Two-Phase Commit
Step through the protocol, trigger failures, and see why 2PC can block.
How Two-Phase Commit Works
Two-Phase Commit (2PC) solves the atomic commit problem: when a transaction spans multiple nodes, either all of them commit or all of them abort. No partial results.
A designated coordinator drives the protocol in two phases:
Phase 1 — Prepare. The coordinator sends a PREPARE message to every participant. Each participant decides whether it can commit — checking constraints, acquiring locks, writing a prepare record to its log. If it can, it votes YES. If not, it votes NO. Once a participant votes YES, it's "in doubt" — it has promised to commit if told to, but can't decide on its own.
Phase 2 — Commit/Abort. If every participant voted YES, the coordinator decides COMMIT and tells everyone. If any participant voted NO (or didn't respond in time), the coordinator decides ABORT. Participants apply the decision and release their locks.
This works because no participant ever commits unless the coordinator explicitly says so. The coordinator only says COMMIT if it got unanimous YES votes.
The blocking problem. If the coordinator crashes after sending PREPARE but before broadcasting its decision, participants that voted YES are stuck. They're holding locks, they've promised to commit, but they don't know the outcome. They can't commit (maybe the coordinator decided to abort). They can't abort (maybe the coordinator decided to commit). They just... wait. This is 2PC's well-known weakness — it's a blocking protocol.
Try it above: kill the coordinator right after it sends PREPARE. Watch the participants sit in PREPARED state with no way forward. This is exactly the scenario that motivated Three-Phase Commit (3PC) and eventually Paxos Commit, which avoid blocking by adding an extra round of communication or using consensus to agree on the outcome.

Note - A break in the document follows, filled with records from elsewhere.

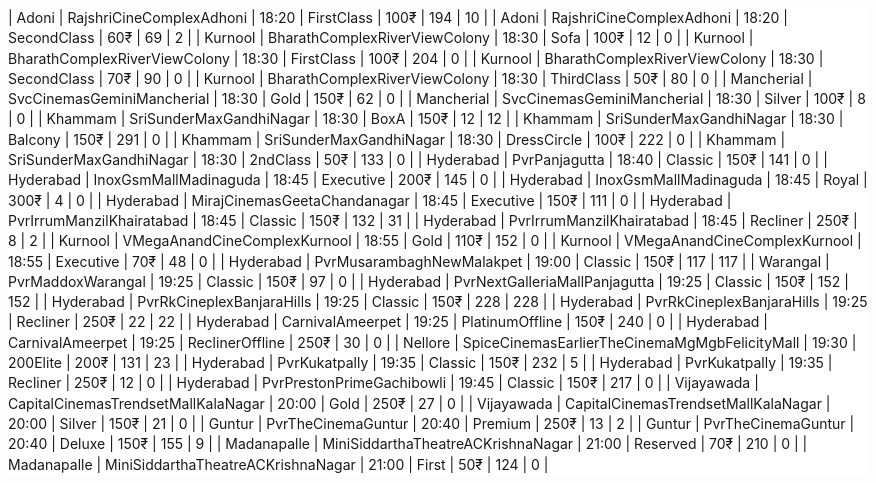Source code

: | Adoni       | RajshriCineComplexAdhoni                      | 18:20 | FirstClass              |  100₹ |      194 |     10 |
| Adoni       | RajshriCineComplexAdhoni                      | 18:20 | SecondClass             |   60₹ |       69 |      2 |
| Kurnool     | BharathComplexRiverViewColony                 | 18:30 | Sofa                    |  100₹ |       12 |      0 |
| Kurnool     | BharathComplexRiverViewColony                 | 18:30 | FirstClass              |  100₹ |      204 |      0 |
| Kurnool     | BharathComplexRiverViewColony                 | 18:30 | SecondClass             |   70₹ |       90 |      0 |
| Kurnool     | BharathComplexRiverViewColony                 | 18:30 | ThirdClass              |   50₹ |       80 |      0 |
| Mancherial  | SvcCinemasGeminiMancherial                    | 18:30 | Gold                    |  150₹ |       62 |      0 |
| Mancherial  | SvcCinemasGeminiMancherial                    | 18:30 | Silver                  |  100₹ |        8 |      0 |
| Khammam     | SriSunderMaxGandhiNagar                       | 18:30 | BoxA                    |  150₹ |       12 |     12 |
| Khammam     | SriSunderMaxGandhiNagar                       | 18:30 | Balcony                 |  150₹ |      291 |      0 |
| Khammam     | SriSunderMaxGandhiNagar                       | 18:30 | DressCircle             |  100₹ |      222 |      0 |
| Khammam     | SriSunderMaxGandhiNagar                       | 18:30 | 2ndClass                |   50₹ |      133 |      0 |
| Hyderabad   | PvrPanjagutta                                 | 18:40 | Classic                 |  150₹ |      141 |      0 |
| Hyderabad   | InoxGsmMallMadinaguda                         | 18:45 | Executive               |  200₹ |      145 |      0 |
| Hyderabad   | InoxGsmMallMadinaguda                         | 18:45 | Royal                   |  300₹ |        4 |      0 |
| Hyderabad   | MirajCinemasGeetaChandanagar                  | 18:45 | Executive               |  150₹ |      111 |      0 |
| Hyderabad   | PvrIrrumManzilKhairatabad                     | 18:45 | Classic                 |  150₹ |      132 |     31 |
| Hyderabad   | PvrIrrumManzilKhairatabad                     | 18:45 | Recliner                |  250₹ |        8 |      2 |
| Kurnool     | VMegaAnandCineComplexKurnool                  | 18:55 | Gold                    |  110₹ |      152 |      0 |
| Kurnool     | VMegaAnandCineComplexKurnool                  | 18:55 | Executive               |   70₹ |       48 |      0 |
| Hyderabad   | PvrMusarambaghNewMalakpet                     | 19:00 | Classic                 |  150₹ |      117 |    117 |
| Warangal    | PvrMaddoxWarangal                             | 19:25 | Classic                 |  150₹ |       97 |      0 |
| Hyderabad   | PvrNextGalleriaMallPanjagutta                 | 19:25 | Classic                 |  150₹ |      152 |    152 |
| Hyderabad   | PvrRkCineplexBanjaraHills                     | 19:25 | Classic                 |  150₹ |      228 |    228 |
| Hyderabad   | PvrRkCineplexBanjaraHills                     | 19:25 | Recliner                |  250₹ |       22 |     22 |
| Hyderabad   | CarnivalAmeerpet                              | 19:25 | PlatinumOffline         |  150₹ |      240 |      0 |
| Hyderabad   | CarnivalAmeerpet                              | 19:25 | ReclinerOffline         |  250₹ |       30 |      0 |
| Nellore     | SpiceCinemasEarlierTheCinemaMgMgbFelicityMall | 19:30 | 200Elite                |  200₹ |      131 |     23 |
| Hyderabad   | PvrKukatpally                                 | 19:35 | Classic                 |  150₹ |      232 |      5 |
| Hyderabad   | PvrKukatpally                                 | 19:35 | Recliner                |  250₹ |       12 |      0 |
| Hyderabad   | PvrPrestonPrimeGachibowli                     | 19:45 | Classic                 |  150₹ |      217 |      0 |
| Vijayawada  | CapitalCinemasTrendsetMallKalaNagar           | 20:00 | Gold                    |  250₹ |       27 |      0 |
| Vijayawada  | CapitalCinemasTrendsetMallKalaNagar           | 20:00 | Silver                  |  150₹ |       21 |      0 |
| Guntur      | PvrTheCinemaGuntur                            | 20:40 | Premium                 |  250₹ |       13 |      2 |
| Guntur      | PvrTheCinemaGuntur                            | 20:40 | Deluxe                  |  150₹ |      155 |      9 |
| Madanapalle | MiniSiddarthaTheatreACKrishnaNagar            | 21:00 | Reserved                |   70₹ |      210 |      0 |
| Madanapalle | MiniSiddarthaTheatreACKrishnaNagar            | 21:00 | First                   |   50₹ |      124 |      0 |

Despite this limitation, 2PC is everywhere in practice — distributed databases, XA transactions, and any system that needs atomic cross-shard writes. The blocking problem is usually handled operationally: coordinators write their decisions to durable logs before crashing, and recovery procedures exist to replay the decision. But the fundamental vulnerability is real, and understanding it is key to understanding why distributed transactions are hard.